Da lontano tutto si idealizza.
Un giorno, lontano da qui, magari idealizzerò la passata di pomodoro fritta, l'affettato tagliato con la mannaia, circolare per le rotonde con la sensazione di giocare alla roulette russa. Magari idealizzerò perfino Shakira e Allison, le cagne isteriche della vicina brasiliana (con quei nomi è normale che siano carne da psicanalisi), il vicino belga che passeggia alle tre di notte con in braccio una borsa dell'Ikea (che preferisco non sapere cosa contiene ma mi son fatta delle brutte idee). Siamo un quartiere internazionale, contando anche la Tommy.

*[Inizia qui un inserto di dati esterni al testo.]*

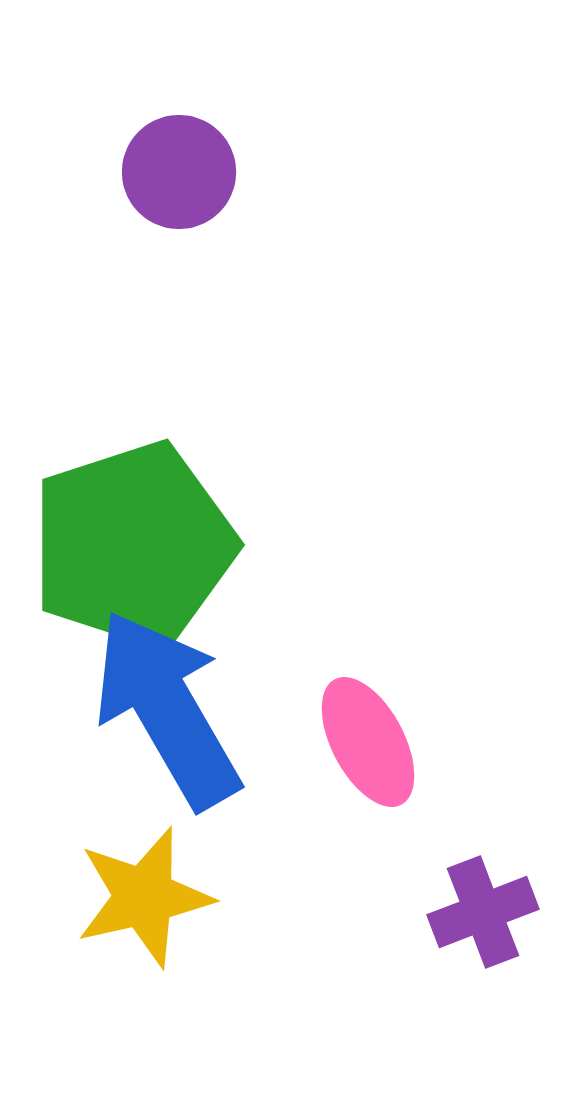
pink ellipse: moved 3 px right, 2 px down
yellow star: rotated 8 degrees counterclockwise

Per il momento però tocca ancora idealizzare il brodo di dado col formaggino Mio sciolto, i
risi col Pomito, il Ciobar di cioccolato bianco e i sofficini Findus di cui ho vissuto per anni, friggendoli perfino di nascosto. Ci ho vissuto fino al giorno in cui dentro ci ho trovato un chiodo. Era nel secolo scorso e non esistevano ancora i servizi di attenzione al cliente, avrei potuto vincere una causa miliardaria invece ho chiuso il rapporto col sofficino. Questo fino a qualche settimana fa, che me ne è venuta all'improvviso una voglia sfrenata (l'idea platonica di Italia gioca brutti scherzi), da piangerci su. E allora ho preso e ho fatto e ho fritto, ed ho pensato a Giancarlo, a tutti quei trigliceridi orrendi che ci piacciono da morire, la maionese, il burro (tanto burro!), il gelato di Ringo, il vitello tonnato dell'Aliper, le frittelle calde e unte per la prima colazione e star da cani una giornata (mangiarne tre a testa, che porsèi), il cotechino con le lenticchie all'una di notte subito dopo il pandoro, fare una torta di cioccolato insieme e morire nell'intento, una scatola di sfogliatine in due con un caffè.
E poi ho pensato che lui invece non mi è mai mancato, che c'è sempre stato.
Dai tempi del suo k-way Cuki Alluminio e del mio vestito da tigre tipo Amanda Lear grazie al quale il prof Dabalà mi mise automaticamente fuori dalla porta e 9 in condotta tutto l'anno. I momenti gloriosi, suoi e miei, quelli complicati o dolorosi (che spesso poi son la stessa cosa), la politica (
stai zitta in pubblico, fammi una carità), le mie perpetue valigie (
parti di nuovo, invereconda), il suo rimanere (saldo, sul territorio. L'orgoglio che sento per lui, per quello che fa), i momenti solidali, familiari, il dirsi tutto senza necessità di dirsi una parola. Quel
comportati bene che in realtà significa metti tutto a soqquadro che mi piace cosí.
E cosí da trent'anni.
Te vojo ben assè, vecio (e qui so che gli saranno caduti perlomeno tre capelli).
La ricetta della pasta di 'sti sofficini l'ho fregata a qualcuno ma non ricordo a chi, di sicuro qualcuno che mi piace e con cui mi scuso in partenza per non poter citare la fonte.
Ne vengono 12, cerchi di pasta da circa 10 cm di diametro.
Dentro ci ho messo besciamella e passata fatte in casa, cotto Ferrarini del Corte Inglés (1 sola fetta, tre etti. Il concetto spagnolo di "tagliato sottile").
Per la pasta:
200 ml di latte
100 gr di farina
30 gr di burro
sale
Bollire latte, burro, sale. Quando il tutto starà per bollire, versare la farina in un colpo solo. Mescolare bene e cuocere fino a che la pasta non si staccherà dalle pareti della pentola. Lasciar raffreddare un minimo, fare una palla, avvolgerla nel cellophane e lasciarla riposare 15 minuti. Poi stenderla su un piano di lavoro leggermente infarinato e ritagliare i dischetti dei sofficini.